What the Opening Looks Like
The Tier 1 buyer who is experiencing ForgeRock/Thales uncertainty has already done the acquisition-risk analysis. Repeating it back to them is not useful. What they are looking for is evidence that an alternative can handle the complexity they built into their ForgeRock deployment — the custom policy logic, the research computing federation requirements, the TIER program integrations — without requiring them to rebuild from scratch.
The conversation that lands is about migration reality: here is how institutions with comparable complexity made this transition, here is what they preserved, here is what they rebuilt. The buyer's concern is not ending up with a worse product. It is spending three years in a migration and emerging with a deployment that doesn't handle their specific research computing identity requirements as well as what they had.
Institutions that moved successfully are the reference that closes this conversation.
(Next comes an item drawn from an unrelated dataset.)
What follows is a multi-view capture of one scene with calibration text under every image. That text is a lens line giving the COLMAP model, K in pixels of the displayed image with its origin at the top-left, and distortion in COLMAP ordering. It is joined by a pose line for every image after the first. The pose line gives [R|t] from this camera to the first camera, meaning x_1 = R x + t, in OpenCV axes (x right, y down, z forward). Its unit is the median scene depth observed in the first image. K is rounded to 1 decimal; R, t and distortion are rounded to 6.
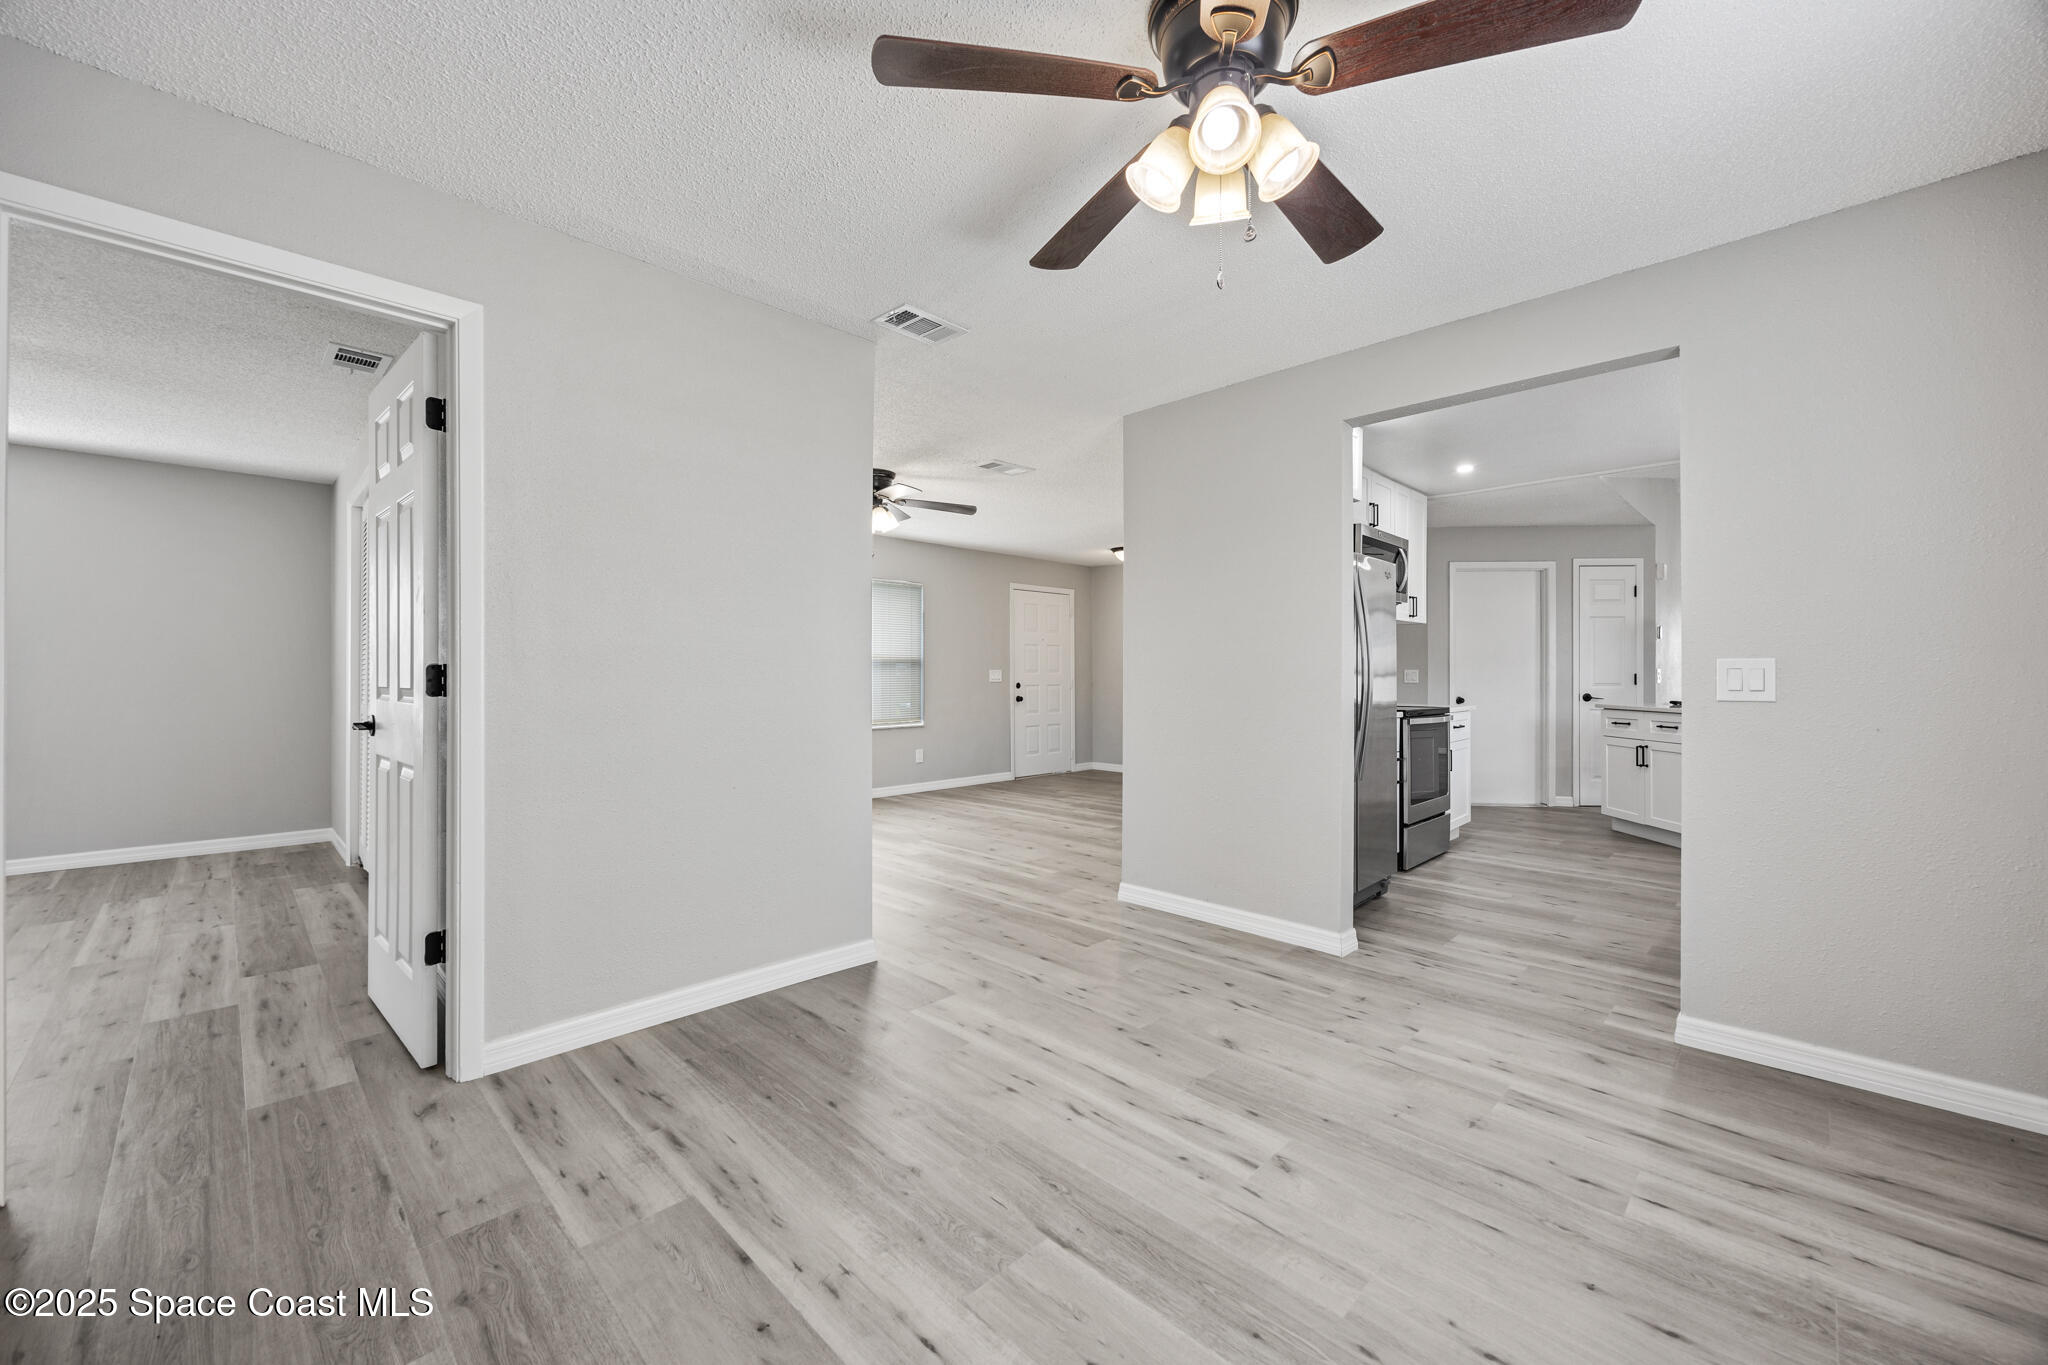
lens RADIAL K [[799.7, 0, 1014.1], [0, 799.7, 673.6], [0, 0, 1]] dist [0.000488, -0.000222]
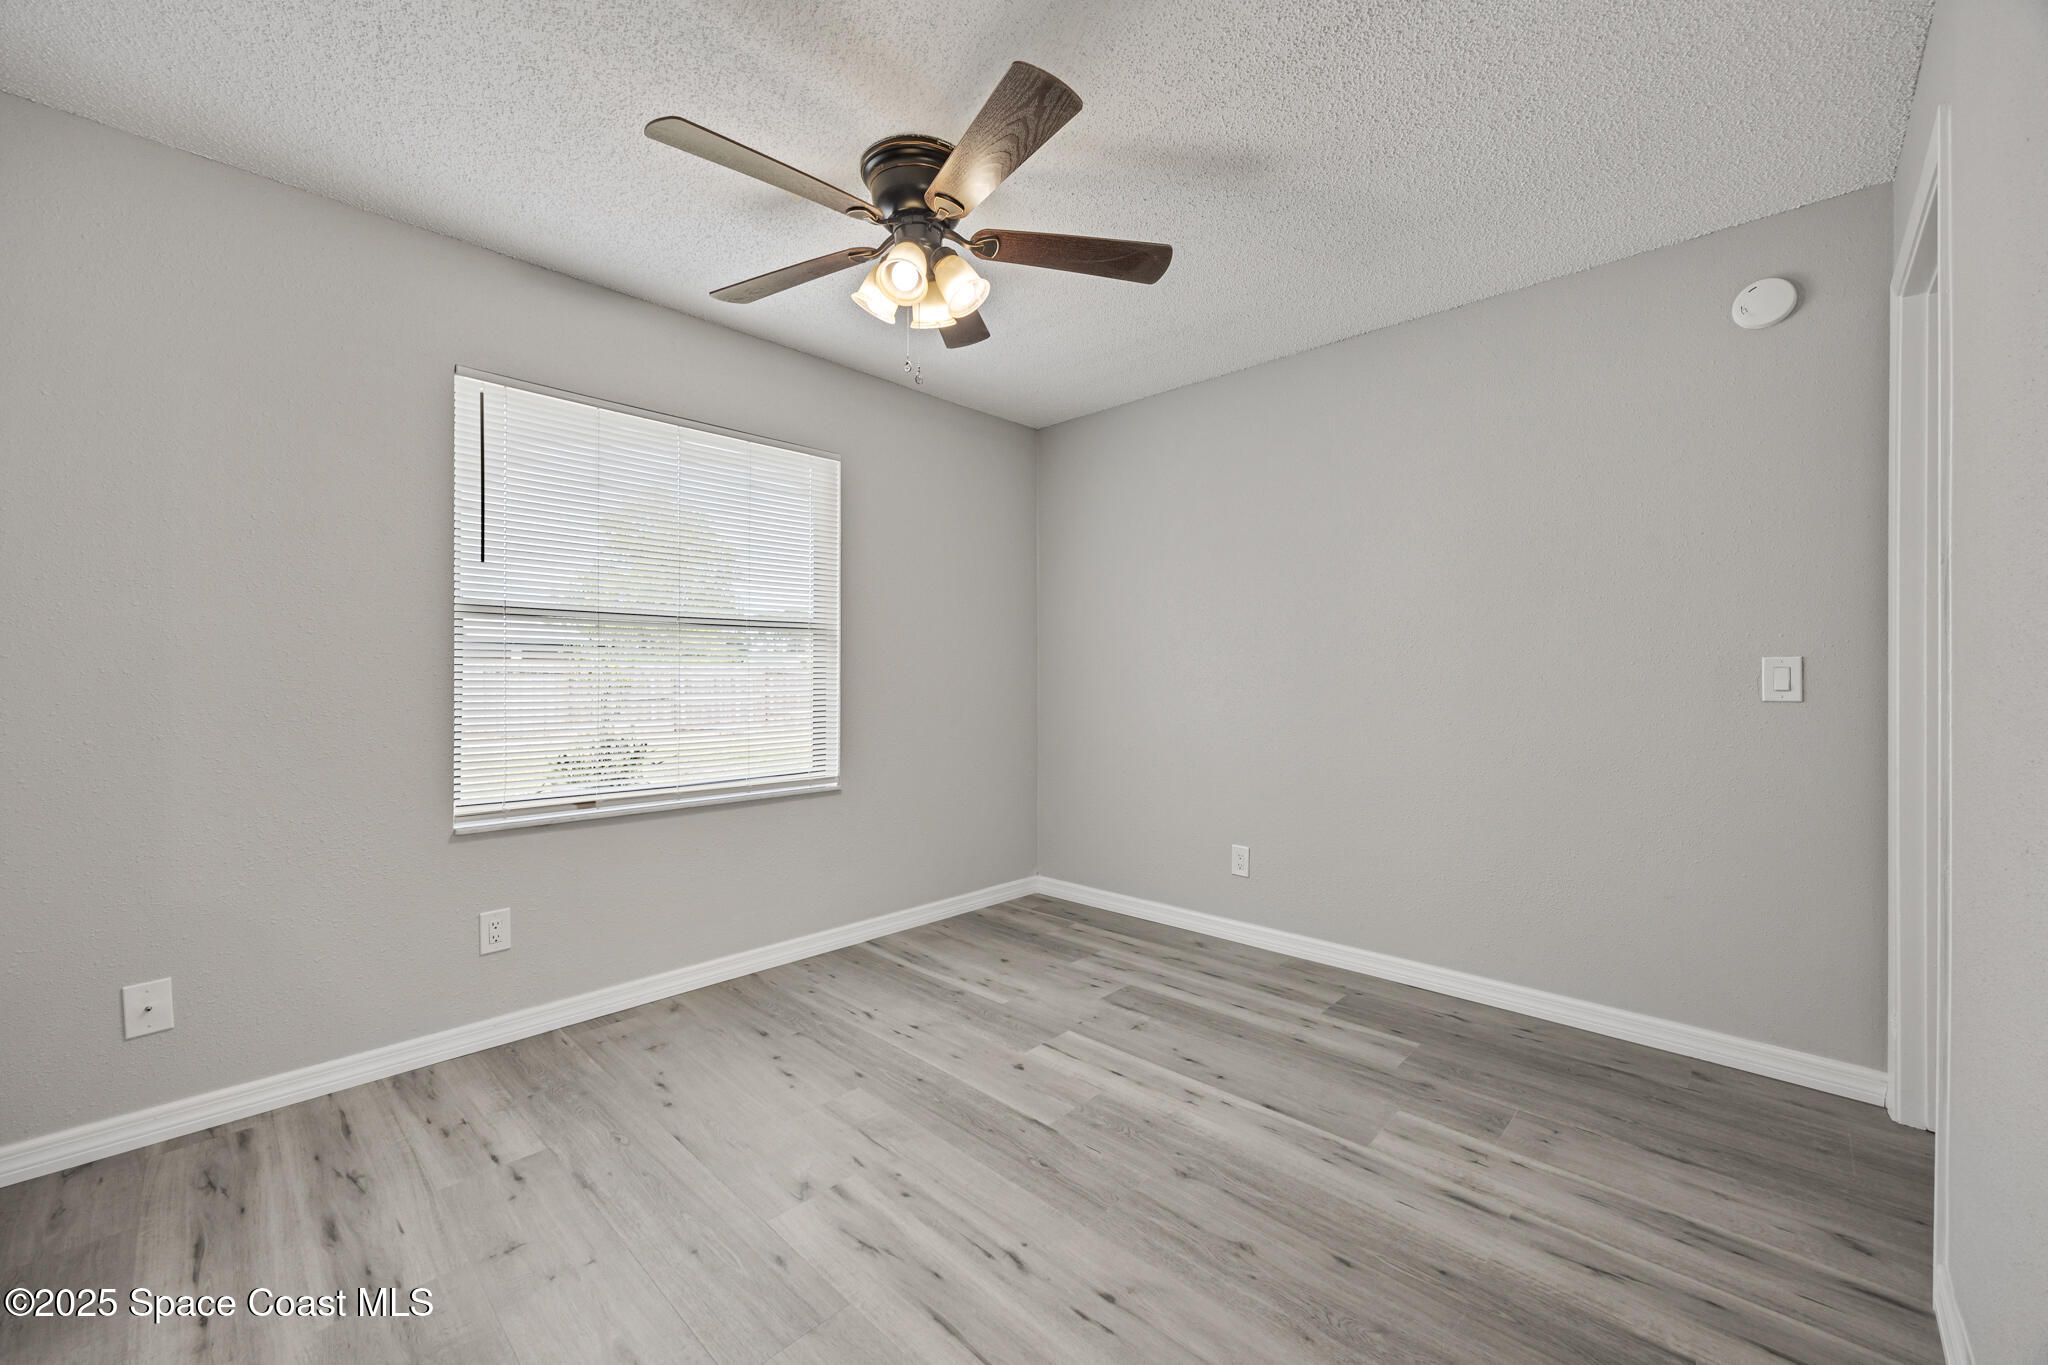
lens RADIAL K [[799.7, 0, 1014.1], [0, 799.7, 673.6], [0, 0, 1]] dist [0.000488, -0.000222]
pose [[-0.999827, -0.003503, -0.018292, 0.113098], [-0.003460, 0.999991, -0.002363, -0.003100], [0.018300, -0.002299, -0.999830, 2.112512]]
The deal-motion section of this assessment would be materially strengthened by Gong/Clozd win-loss data from Tier 1 accounts where ForgeRock displacement was the competitive scenario — that data is structurally unavailable for this demo and should be treated as a production gap.
ForgeRock remains a serious incumbent at Tier 1. The uncertainty created by the Thales/Ping/OneWelcome integration timeline is real, but it opens a conversation rather than winning one. A rep who conflates those two things will lose the trust of a CISO who spent a decade building on ForgeRock and knows exactly what it can do.